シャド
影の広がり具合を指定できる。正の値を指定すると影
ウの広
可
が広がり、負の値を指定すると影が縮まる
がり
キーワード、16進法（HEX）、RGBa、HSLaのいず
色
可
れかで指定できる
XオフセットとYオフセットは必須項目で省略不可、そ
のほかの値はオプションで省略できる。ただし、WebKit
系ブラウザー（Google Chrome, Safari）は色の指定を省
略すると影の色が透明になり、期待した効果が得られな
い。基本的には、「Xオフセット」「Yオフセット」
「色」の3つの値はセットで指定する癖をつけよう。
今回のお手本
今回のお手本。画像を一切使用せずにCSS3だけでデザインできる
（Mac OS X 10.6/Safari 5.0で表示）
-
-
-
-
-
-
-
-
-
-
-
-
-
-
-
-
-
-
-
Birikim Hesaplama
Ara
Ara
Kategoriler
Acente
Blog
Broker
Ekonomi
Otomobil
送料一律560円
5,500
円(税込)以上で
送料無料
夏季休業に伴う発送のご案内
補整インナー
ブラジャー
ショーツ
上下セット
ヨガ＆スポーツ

[WORK INSTRUCTION]: Nothing may be dropped or altered; repeat every record in full.

[ANSWER TO THE PROBLEM]:
シャド
影の広がり具合を指定できる。正の値を指定すると影
ウの広
可
が広がり、負の値を指定すると影が縮まる
がり
キーワード、16進法（HEX）、RGBa、HSLaのいず
色
可
れかで指定できる
XオフセットとYオフセットは必須項目で省略不可、そ
のほかの値はオプションで省略できる。ただし、WebKit
系ブラウザー（Google Chrome, Safari）は色の指定を省
略すると影の色が透明になり、期待した効果が得られな
い。基本的には、「Xオフセット」「Yオフセット」
「色」の3つの値はセットで指定する癖をつけよう。
今回のお手本
今回のお手本。画像を一切使用せずにCSS3だけでデザインできる
（Mac OS X 10.6/Safari 5.0で表示）
-
-
-
-
-
-
-
-
-
-
-
-
-
-
-
-
-
-
-
Birikim Hesaplama
Ara
Ara
Kategoriler
Acente
Blog
Broker
Ekonomi
Otomobil
送料一律560円
5,500
円(税込)以上で
送料無料
夏季休業に伴う発送のご案内
補整インナー
ブラジャー
ショーツ
上下セット
ヨガ＆スポーツ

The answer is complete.